◆ Data supplied ◆
============================================================
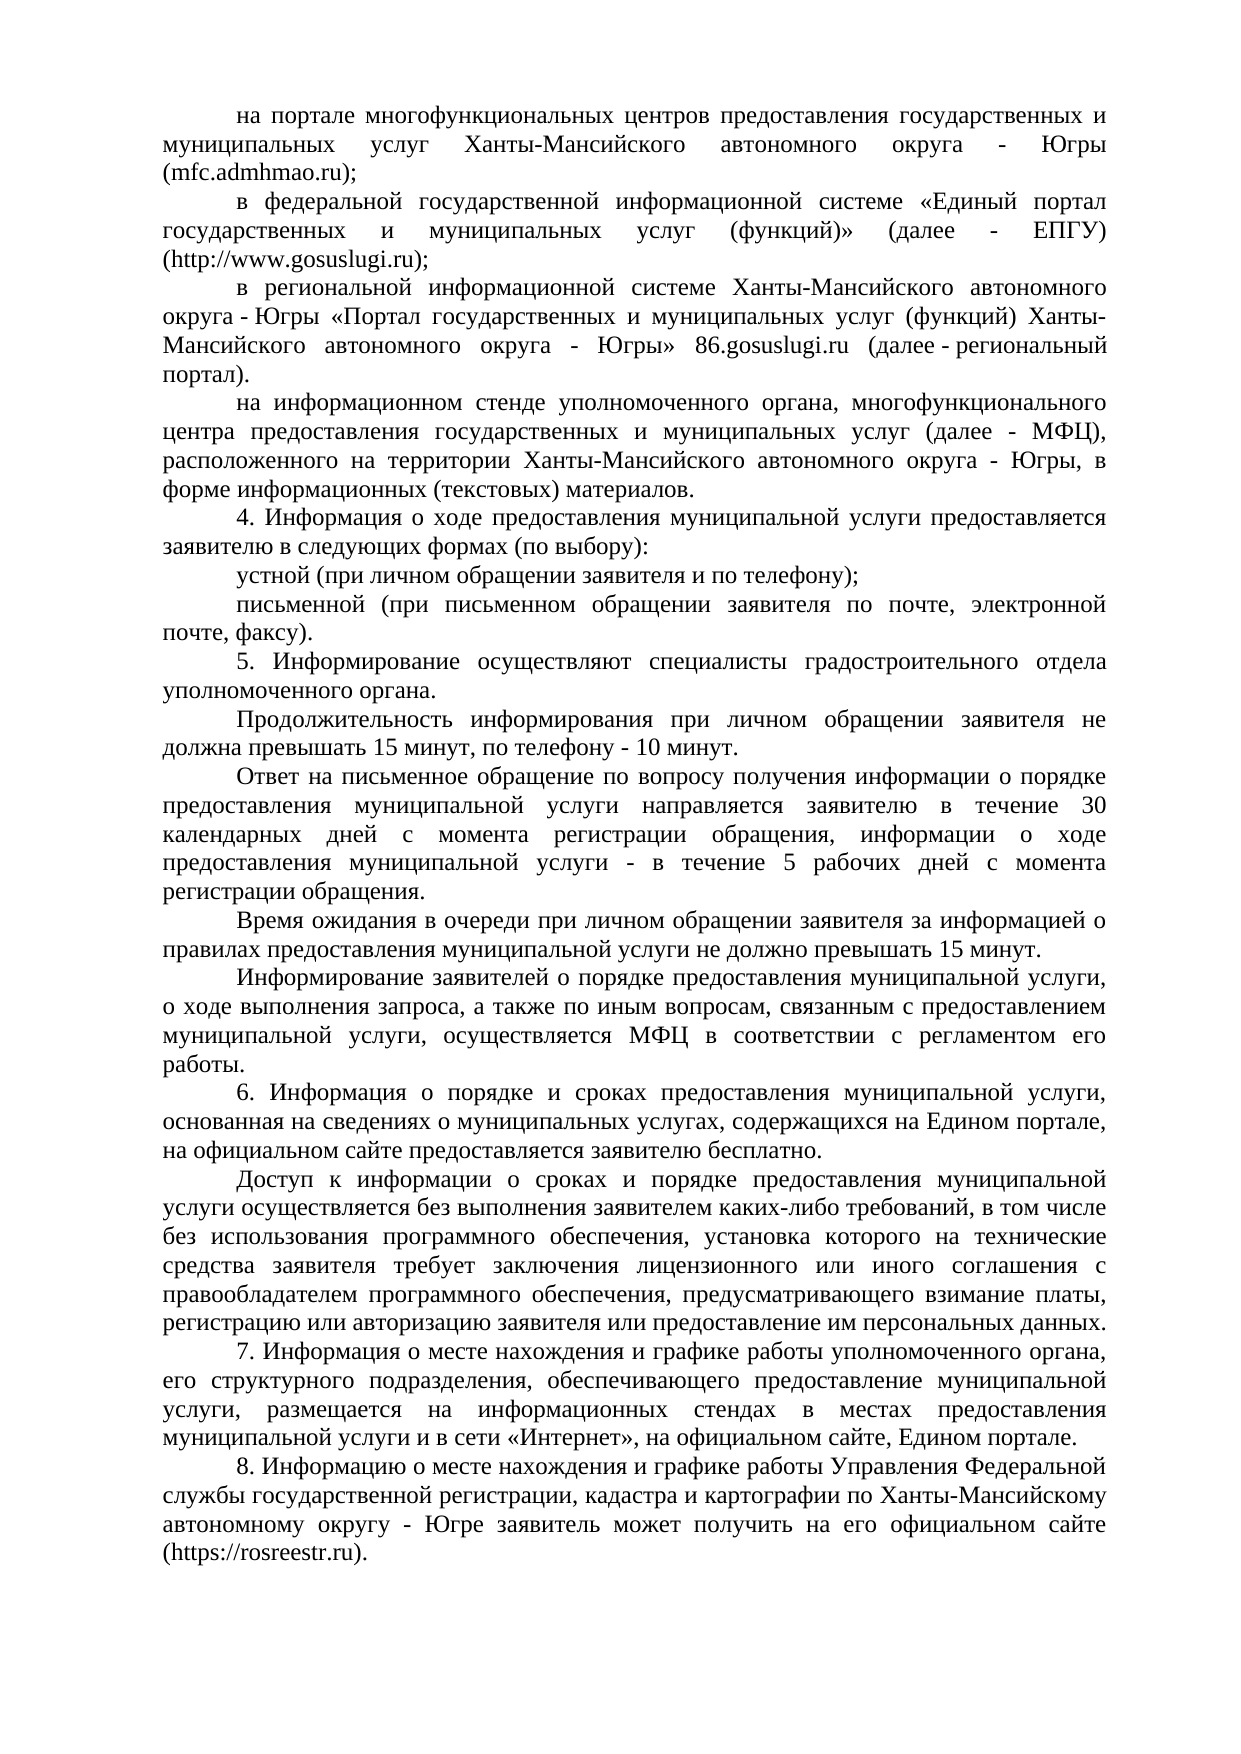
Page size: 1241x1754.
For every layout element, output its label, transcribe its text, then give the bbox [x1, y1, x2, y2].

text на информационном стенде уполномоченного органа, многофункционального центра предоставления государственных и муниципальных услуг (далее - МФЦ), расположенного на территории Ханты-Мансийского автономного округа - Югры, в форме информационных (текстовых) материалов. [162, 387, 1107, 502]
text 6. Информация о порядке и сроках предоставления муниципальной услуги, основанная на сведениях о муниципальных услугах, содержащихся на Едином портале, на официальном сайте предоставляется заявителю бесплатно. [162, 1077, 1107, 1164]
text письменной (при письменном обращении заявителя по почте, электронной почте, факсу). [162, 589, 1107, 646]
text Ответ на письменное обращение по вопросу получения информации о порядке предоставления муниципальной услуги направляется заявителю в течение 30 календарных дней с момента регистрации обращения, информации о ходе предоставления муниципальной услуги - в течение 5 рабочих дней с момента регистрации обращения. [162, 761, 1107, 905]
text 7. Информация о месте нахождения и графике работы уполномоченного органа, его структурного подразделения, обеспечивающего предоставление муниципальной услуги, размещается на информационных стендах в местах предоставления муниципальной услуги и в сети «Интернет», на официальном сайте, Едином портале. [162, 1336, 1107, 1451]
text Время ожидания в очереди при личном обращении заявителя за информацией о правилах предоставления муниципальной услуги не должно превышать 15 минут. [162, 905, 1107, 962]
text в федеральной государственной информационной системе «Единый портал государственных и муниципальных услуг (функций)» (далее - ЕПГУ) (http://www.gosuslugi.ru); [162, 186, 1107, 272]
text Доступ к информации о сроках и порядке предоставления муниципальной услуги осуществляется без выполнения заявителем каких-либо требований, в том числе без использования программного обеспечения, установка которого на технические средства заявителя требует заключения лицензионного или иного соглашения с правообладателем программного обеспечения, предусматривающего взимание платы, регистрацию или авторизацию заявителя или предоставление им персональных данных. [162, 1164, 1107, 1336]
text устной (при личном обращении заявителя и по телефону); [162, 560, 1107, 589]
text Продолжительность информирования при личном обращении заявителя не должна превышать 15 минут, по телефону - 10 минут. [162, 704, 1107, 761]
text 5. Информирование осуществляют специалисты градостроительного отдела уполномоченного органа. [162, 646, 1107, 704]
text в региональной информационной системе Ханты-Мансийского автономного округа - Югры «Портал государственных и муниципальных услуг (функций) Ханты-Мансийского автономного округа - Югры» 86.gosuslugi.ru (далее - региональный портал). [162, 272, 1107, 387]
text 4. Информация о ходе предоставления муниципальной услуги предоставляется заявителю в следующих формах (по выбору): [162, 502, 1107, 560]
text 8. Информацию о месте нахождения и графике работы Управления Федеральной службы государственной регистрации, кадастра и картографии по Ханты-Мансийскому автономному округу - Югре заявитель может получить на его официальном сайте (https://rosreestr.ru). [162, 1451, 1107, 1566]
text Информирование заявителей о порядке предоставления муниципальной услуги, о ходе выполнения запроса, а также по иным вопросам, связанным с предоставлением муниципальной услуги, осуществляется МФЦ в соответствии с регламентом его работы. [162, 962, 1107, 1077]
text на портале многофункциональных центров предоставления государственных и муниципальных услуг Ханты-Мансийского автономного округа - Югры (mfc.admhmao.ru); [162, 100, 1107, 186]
============================================================
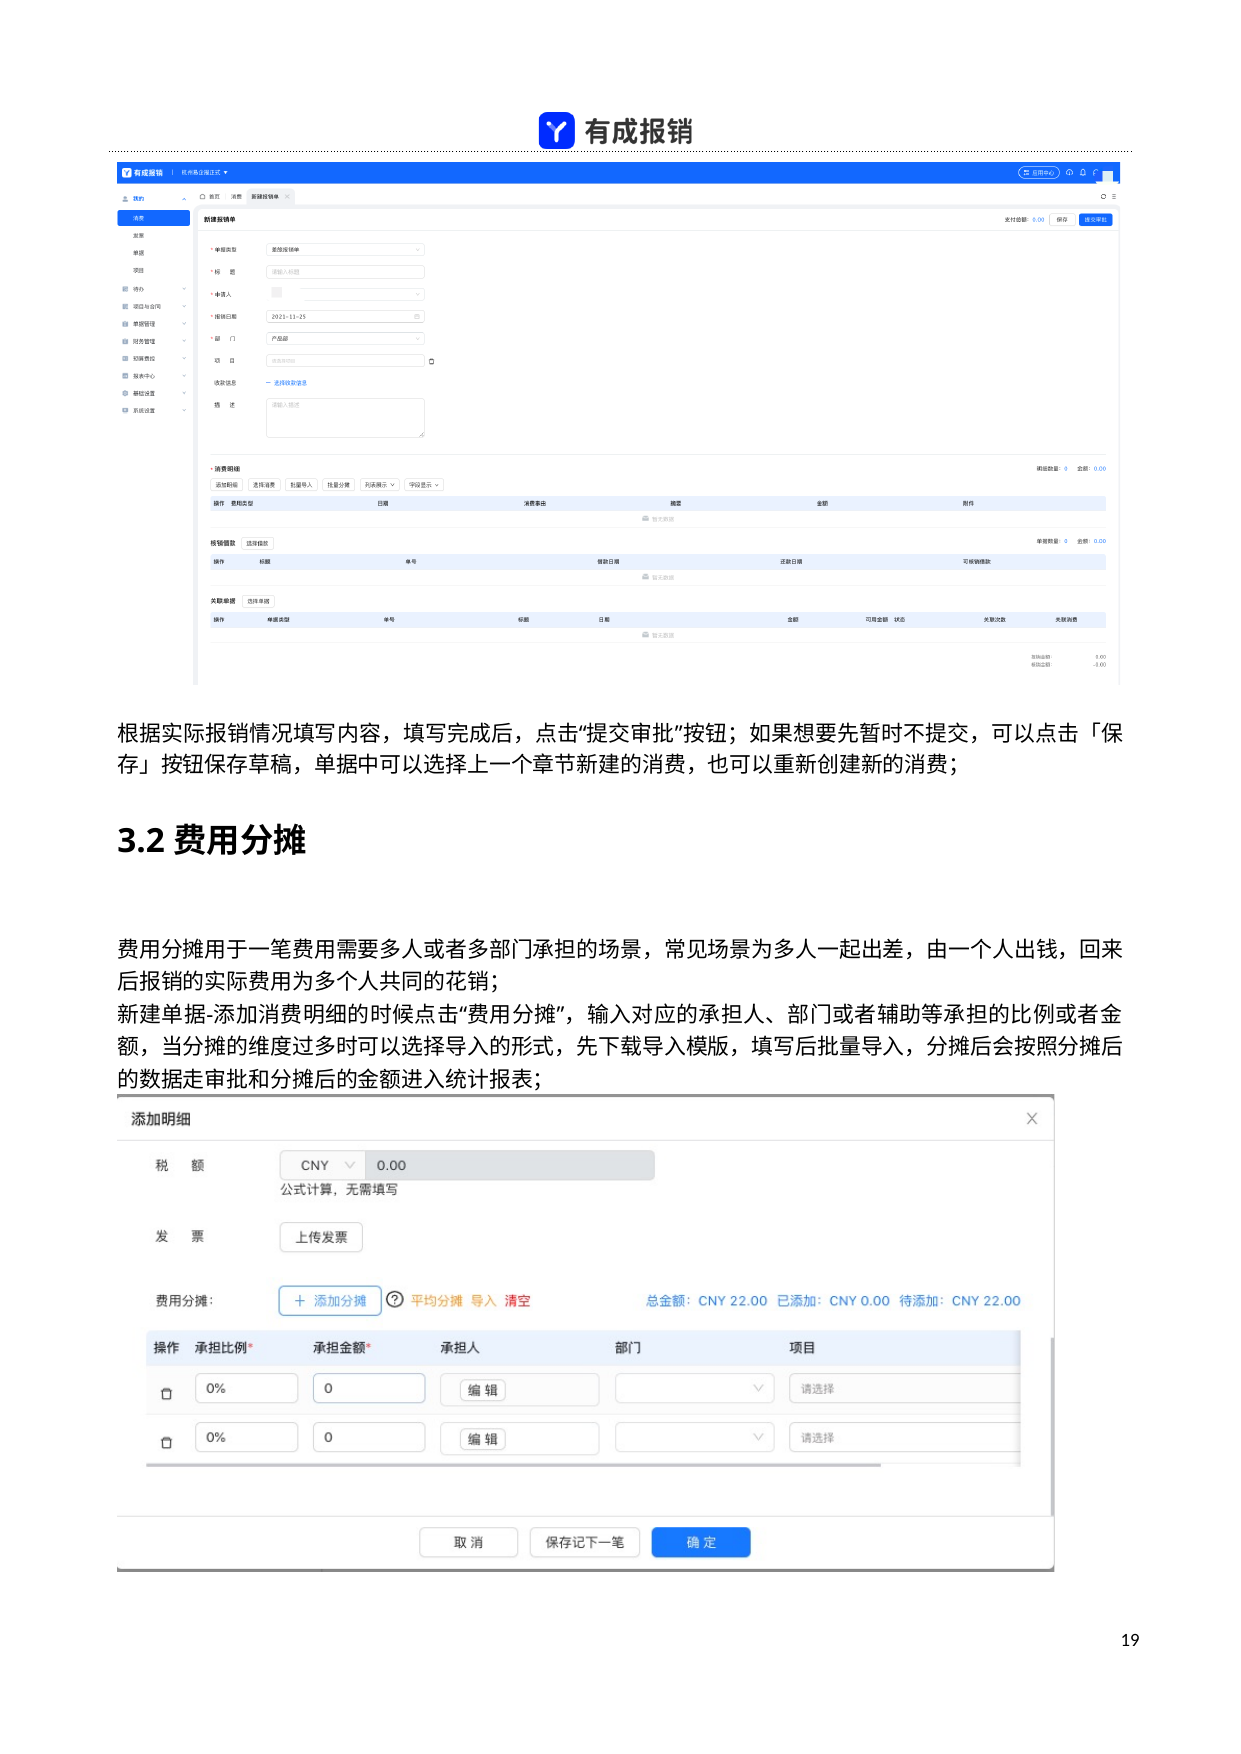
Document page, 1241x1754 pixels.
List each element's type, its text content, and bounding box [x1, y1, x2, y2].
============================================================
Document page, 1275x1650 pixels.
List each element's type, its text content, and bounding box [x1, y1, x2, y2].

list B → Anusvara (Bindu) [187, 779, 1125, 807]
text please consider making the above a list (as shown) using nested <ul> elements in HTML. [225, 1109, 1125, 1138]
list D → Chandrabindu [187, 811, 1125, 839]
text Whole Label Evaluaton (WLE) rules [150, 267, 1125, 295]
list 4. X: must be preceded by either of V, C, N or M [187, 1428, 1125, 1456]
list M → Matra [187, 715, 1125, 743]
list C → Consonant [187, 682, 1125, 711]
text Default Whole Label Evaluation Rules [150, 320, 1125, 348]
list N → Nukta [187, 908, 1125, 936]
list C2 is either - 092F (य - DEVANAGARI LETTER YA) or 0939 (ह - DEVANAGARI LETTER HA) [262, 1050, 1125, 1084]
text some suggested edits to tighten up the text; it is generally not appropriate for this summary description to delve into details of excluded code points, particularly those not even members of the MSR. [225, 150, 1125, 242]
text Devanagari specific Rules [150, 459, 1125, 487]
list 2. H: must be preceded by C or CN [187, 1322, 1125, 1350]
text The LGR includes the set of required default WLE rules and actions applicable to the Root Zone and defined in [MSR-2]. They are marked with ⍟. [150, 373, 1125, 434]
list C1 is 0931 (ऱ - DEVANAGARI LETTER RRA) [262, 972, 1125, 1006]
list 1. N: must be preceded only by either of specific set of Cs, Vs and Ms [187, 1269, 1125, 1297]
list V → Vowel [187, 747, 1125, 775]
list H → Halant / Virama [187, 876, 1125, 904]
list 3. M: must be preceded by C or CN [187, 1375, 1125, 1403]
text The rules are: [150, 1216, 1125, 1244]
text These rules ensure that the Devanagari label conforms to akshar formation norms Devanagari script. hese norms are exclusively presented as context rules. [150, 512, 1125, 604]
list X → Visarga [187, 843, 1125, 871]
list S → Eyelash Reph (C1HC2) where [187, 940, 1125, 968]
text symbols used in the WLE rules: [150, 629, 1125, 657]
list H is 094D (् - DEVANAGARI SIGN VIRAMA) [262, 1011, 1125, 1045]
============================================================
◆ Work to be completed ◆
From the material above, please return each line containing "Document".

◆ Response to the exercise ◆
Document page, 1241x1754 pixels.
Document page, 1275x1650 pixels.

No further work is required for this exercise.